Commerzbank-Chef Blessing räumte ebenfalls schwere Versäumnisse der Bankenbranche ein. "Die gesamte Bankenbranche trägt große Verantwortung an der Krise - auch ich als Chef der zweitgrößten Bank in Deutschland. Es ist schlimm, dass sich die Menschen in unserem Land Sorgen um ihr Geld machen. Da haben wir uns als Branche wahrlich nicht mit Ruhm bekleckert", sagte Blessing.
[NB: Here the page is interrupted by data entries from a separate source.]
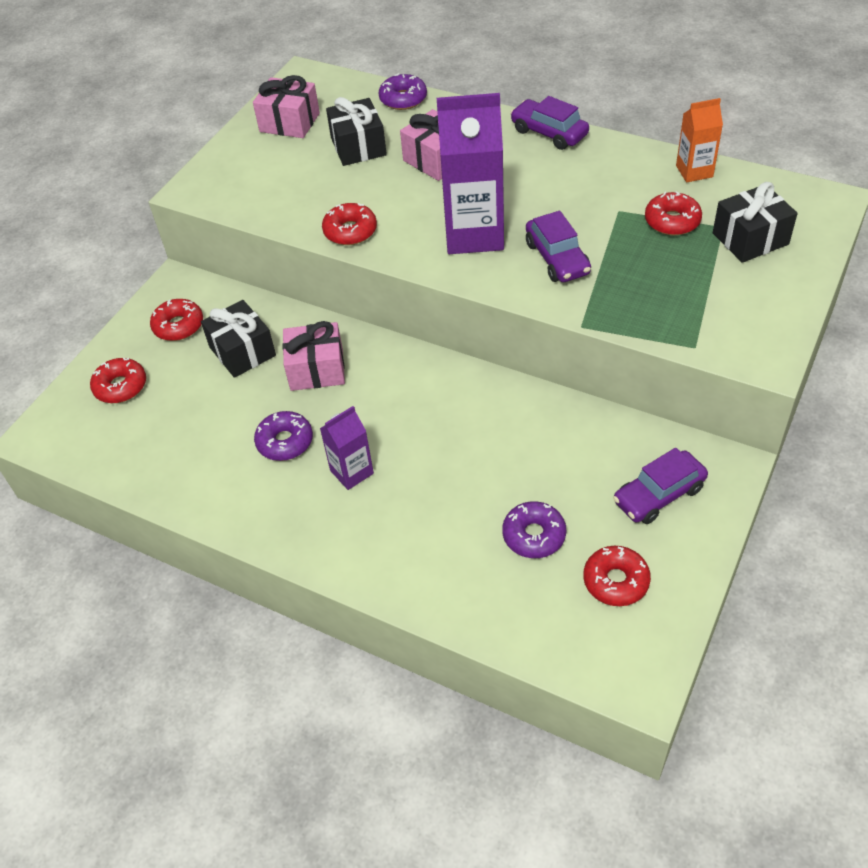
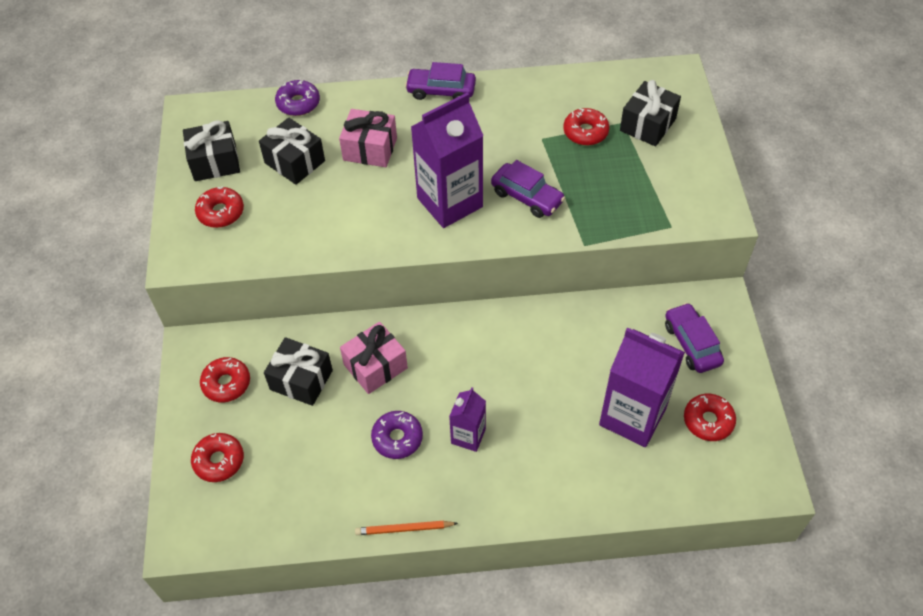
camera: 35 degrees left, 5 degrees up
(226, 525) = (404, 529): none -> orange pencil
(289, 122) = (215, 162): pink gift -> black gift
(350, 231) = (349, 241): red donut -> red donut (221, 212)
(534, 535) = (632, 416): purple donut -> purple carton
(659, 495) = (691, 344): purple car -> purple car turned 135 degrees clockwise
(694, 171) = (571, 84): orange carton -> none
Ackermann sieht indes keinen Grund für eine Entschuldigung, wie sie Bundespräsident Horst Köhler wegen der Finanzkrise von den Banken gefordert hat. Die deutsche Bank habe sich in der Krise relativ gut geschlagen, sagte Ackermann der "Bild am Sonntag". Deshalb sehe er keine Veranlassung, künftig im Büßerhemd durchs Land zu ziehen.

Ackermann verteidigte auch die von seinem Institut mittelfristig angepeilte Rendite von 25 Prozent. Diese Marke sei nicht Ausdruck von Gier, sondern lediglich ein Beleg dafür, dass die Deutsche Bank möglichst erfolgreich sein und zu den besten Banken der Welt gehören wolle. Angesichts der Finanzkrise und des Wirtschaftsabschwungs räumte Ackermann jedoch ein: "In den nächsten Jahren erwarte ich daher geringere Renditen." Zuvor hatte Ackermann erklärt, wegen der Krise auf seinen Gehaltsbonus von mehreren Millionen Euro für dieses Jahr zu verzichten.